Search code examples
pythonpandascx-oracle

How to covert oracle clob column to list using pandas


I'm trying to read a clob column from oracle table into a pandas dataframe. I need to convert the pandas dataframe before I pass it to a classifier as list.

The result shows - with multiple entries

I want to see a result like ['string1', string2','string3']

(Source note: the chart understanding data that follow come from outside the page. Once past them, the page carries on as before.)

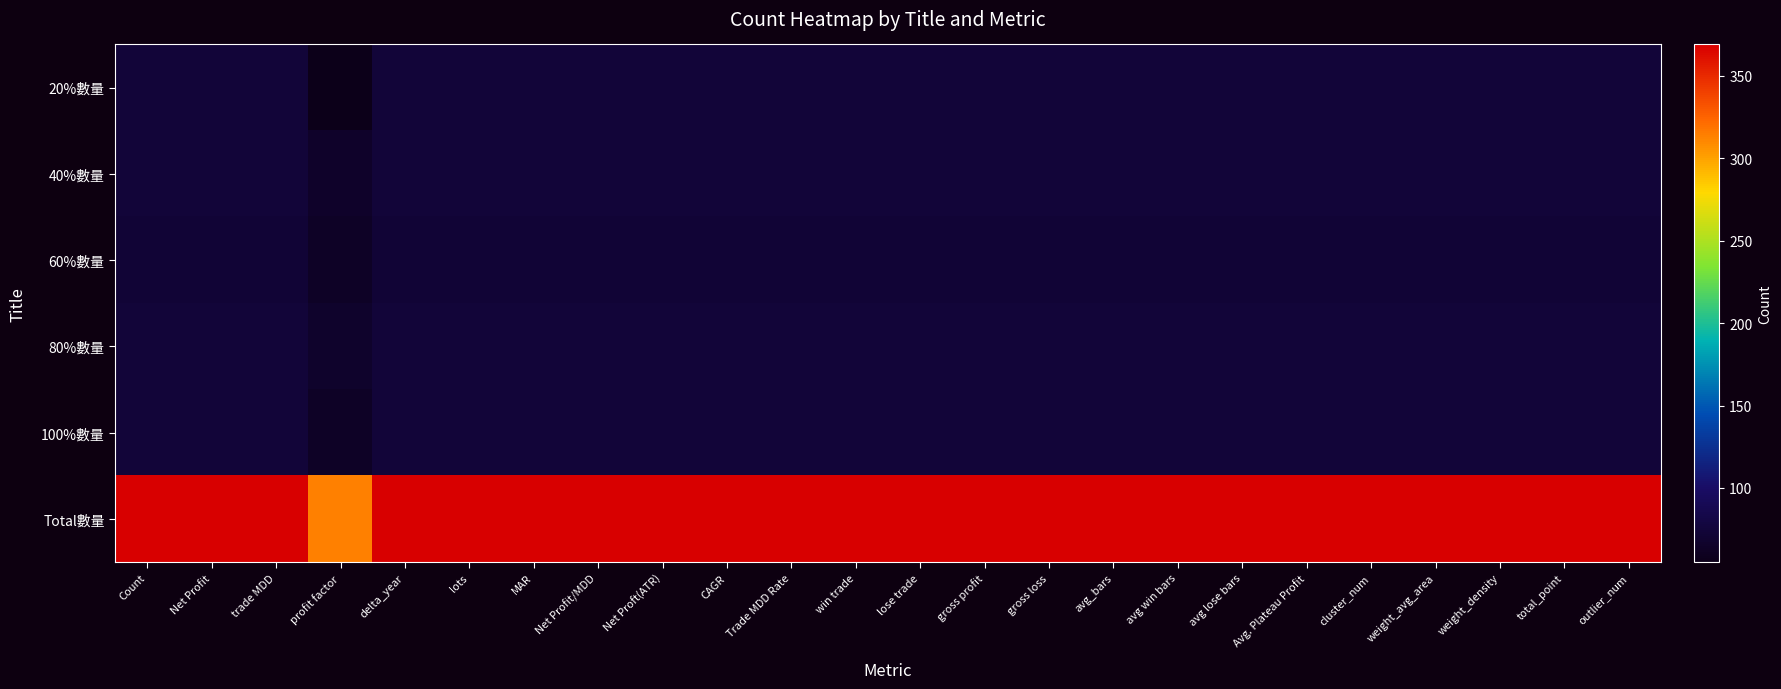

Reading left to right, what are all the values shown in this chart?

20%數量: Count=74	Net Profit=74	trade MDD=74	profit factor=55	delta_year=74	lots=74	MAR=74	Net Profit/MDD=74	Net Proft(ATR)=74	CAGR=74	Trade MDD Rate=74	win trade=74	lose trade=74	gross profit=74	gross loss=74	avg_bars=74	avg win bars=74	avg lose bars=74	Avg. Plateau Profit=74	cluster_num=74	weight_avg_area=74	weight_density=74	total_point=74	outlier_num=74
40%數量: Count=74	Net Profit=74	trade MDD=74	profit factor=65	delta_year=74	lots=74	MAR=74	Net Profit/MDD=74	Net Proft(ATR)=74	CAGR=74	Trade MDD Rate=74	win trade=74	lose trade=74	gross profit=74	gross loss=74	avg_bars=74	avg win bars=74	avg lose bars=74	Avg. Plateau Profit=74	cluster_num=74	weight_avg_area=74	weight_density=74	total_point=74	outlier_num=74
60%數量: Count=73	Net Profit=73	trade MDD=73	profit factor=63	delta_year=73	lots=73	MAR=73	Net Profit/MDD=73	Net Proft(ATR)=73	CAGR=73	Trade MDD Rate=73	win trade=73	lose trade=73	gross profit=73	gross loss=73	avg_bars=73	avg win bars=73	avg lose bars=73	Avg. Plateau Profit=73	cluster_num=73	weight_avg_area=73	weight_density=73	total_point=73	outlier_num=73
80%數量: Count=74	Net Profit=74	trade MDD=74	profit factor=67	delta_year=74	lots=74	MAR=74	Net Profit/MDD=74	Net Proft(ATR)=74	CAGR=74	Trade MDD Rate=74	win trade=74	lose trade=74	gross profit=74	gross loss=74	avg_bars=74	avg win bars=74	avg lose bars=74	Avg. Plateau Profit=74	cluster_num=74	weight_avg_area=74	weight_density=74	total_point=74	outlier_num=74
100%數量: Count=74	Net Profit=74	trade MDD=74	profit factor=63	delta_year=74	lots=74	MAR=74	Net Profit/MDD=74	Net Proft(ATR)=74	CAGR=74	Trade MDD Rate=74	win trade=74	lose trade=74	gross profit=74	gross loss=74	avg_bars=74	avg win bars=74	avg lose bars=74	Avg. Plateau Profit=74	cluster_num=74	weight_avg_area=74	weight_density=74	total_point=74	outlier_num=74
Total數量: Count=369	Net Profit=369	trade MDD=369	profit factor=313	delta_year=369	lots=369	MAR=369	Net Profit/MDD=369	Net Proft(ATR)=369	CAGR=369	Trade MDD Rate=369	win trade=369	lose trade=369	gross profit=369	gross loss=369	avg_bars=369	avg win bars=369	avg lose bars=369	Avg. Plateau Profit=369	cluster_num=369	weight_avg_area=369	weight_density=369	total_point=369	outlier_num=369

Please help Code snippet below -

import pandas as pd
import cx_Oracle
connection = cx_Oracle.connect('username/pass@localhost/schema')
statement = "select clob_column from table "
df = pd.read_sql(statement, con=connection)
#print(df.head())
corpus=(df['CLOB_COLUMN'].values.tolist())
print (corpus)

Solution

  • You can solve your problem using the following approach:

    import cx_Oracle
    import pandas as pd
    
    connection_string = 'username/pass@localhost/schema'
    clob_column_name = 'CLOB_COLUMN'
    query = "SELECT {} FROM table".format(clob_column_name)
    
    with cx_Oracle.connect(connection_string) as connection:
        df = pd.read_sql(sql=query, 
                         con=connection)
        # need to read data from cx_Oracle.LOB objects
        df[clob_column_name] = df[clob_column_name].apply(lambda x: x.read())
    
    print(df[clob_column_name].values.tolist())
    
    # ['string1', 'string2', 'string3']